Reply to Tabarrok on AI risk

At Marginal Revolution, economist Alex Tabarrok writes:

Stephen Hawking fears that “the development of full artificial intelligence could spell the end of the human race.” Elon Musk and Bill Gates offer similar warnings. Many researchers in artificial intelligence are less concerned primarily because they think that the technology is not advancing as quickly as doom scenarios imagine, as Ramez Naam discussed.

First, remember that Naam quoted only the prestigious AI scientists who agree with him, and conspicuously failed to mention that many prestigious AI scientists past and present have taken AI risk seriously.

Second, the common disagreement is not, primarily, about the timing of AGI. As I’ve explained many times before, the AI timelines of those talking about the long-term risk are not noticeably different from those of the mainstream AI community. (Indeed, both Nick Bostrom and myself, and many others in the risk-worrying camp, have later timelines than the mainstream AI community does.)

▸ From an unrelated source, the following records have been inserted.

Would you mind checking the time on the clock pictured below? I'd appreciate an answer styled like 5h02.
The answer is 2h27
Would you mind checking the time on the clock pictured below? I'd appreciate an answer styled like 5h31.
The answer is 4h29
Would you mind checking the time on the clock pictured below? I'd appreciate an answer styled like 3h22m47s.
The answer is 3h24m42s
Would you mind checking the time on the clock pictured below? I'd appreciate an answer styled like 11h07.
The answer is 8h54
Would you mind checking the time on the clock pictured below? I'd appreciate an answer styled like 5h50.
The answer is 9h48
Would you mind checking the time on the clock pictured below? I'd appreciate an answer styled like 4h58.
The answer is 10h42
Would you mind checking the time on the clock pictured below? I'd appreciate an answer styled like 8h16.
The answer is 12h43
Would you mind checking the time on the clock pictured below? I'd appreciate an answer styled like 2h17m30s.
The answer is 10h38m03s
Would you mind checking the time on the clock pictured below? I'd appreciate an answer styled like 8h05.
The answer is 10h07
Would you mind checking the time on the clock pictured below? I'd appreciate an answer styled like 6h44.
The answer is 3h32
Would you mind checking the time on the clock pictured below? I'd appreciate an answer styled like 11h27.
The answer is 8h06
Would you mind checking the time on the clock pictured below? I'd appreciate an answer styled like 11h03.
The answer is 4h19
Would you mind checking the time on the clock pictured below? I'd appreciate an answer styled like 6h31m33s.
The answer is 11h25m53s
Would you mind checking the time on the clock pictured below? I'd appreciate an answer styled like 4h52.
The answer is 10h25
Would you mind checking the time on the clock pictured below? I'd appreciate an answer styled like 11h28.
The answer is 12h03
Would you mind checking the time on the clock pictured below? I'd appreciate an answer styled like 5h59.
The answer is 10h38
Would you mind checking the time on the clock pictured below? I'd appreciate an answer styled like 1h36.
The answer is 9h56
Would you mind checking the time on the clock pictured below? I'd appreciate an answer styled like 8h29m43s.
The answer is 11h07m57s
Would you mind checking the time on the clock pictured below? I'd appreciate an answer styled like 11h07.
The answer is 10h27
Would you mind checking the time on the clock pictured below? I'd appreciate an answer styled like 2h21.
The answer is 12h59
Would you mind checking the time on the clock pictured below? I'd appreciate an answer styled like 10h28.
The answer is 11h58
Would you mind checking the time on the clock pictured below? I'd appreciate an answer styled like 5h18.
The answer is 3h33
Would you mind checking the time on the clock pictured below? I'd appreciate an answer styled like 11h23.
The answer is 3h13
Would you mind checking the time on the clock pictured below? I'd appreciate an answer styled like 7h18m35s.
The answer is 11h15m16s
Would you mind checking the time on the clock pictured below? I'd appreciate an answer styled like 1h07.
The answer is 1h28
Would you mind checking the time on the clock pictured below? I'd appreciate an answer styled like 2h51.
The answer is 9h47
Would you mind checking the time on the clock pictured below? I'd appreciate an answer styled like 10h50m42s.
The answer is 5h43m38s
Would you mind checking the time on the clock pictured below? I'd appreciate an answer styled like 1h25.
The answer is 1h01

But the main argument of Tabarrok’s post is this:

Why should we be worried about the end of the human race? Oh sure, there are some Terminator like scenarios in which many future-people die in horrible ways and I’d feel good if we avoided those scenarios. The more likely scenario, however, is a glide path to extinction in which most people adopt a variety of bionic and germ-line modifications that over-time evolve them into post-human cyborgs. A few holdouts to the old ways would remain but birth rates would be low and the non-adapted would be regarded as quaint, as we regard the Amish today. Eventually the last humans would go extinct and 46andMe customers would kid each other over how much of their DNA was of the primitive kind while holo-commercials advertised products “so easy a homo sapiens could do it.”  I see nothing objectionable in this scenario.

The people who write about existential risk at FHI, MIRI, CSER, FLI, etc. tend not to be worried about Tabarrok’s “glide” scenario. Speaking for myself, at least, that scenario seems pretty desirable. I just don’t think it’s very likely, for reasons partially explained in books like SuperintelligenceGlobal Catastrophic Risks, and others.

(Note that although I work as a GiveWell research analyst, I do not study global catastrophic risks or AI for GiveWell, and my view on this is not necessarily GiveWell’s view.)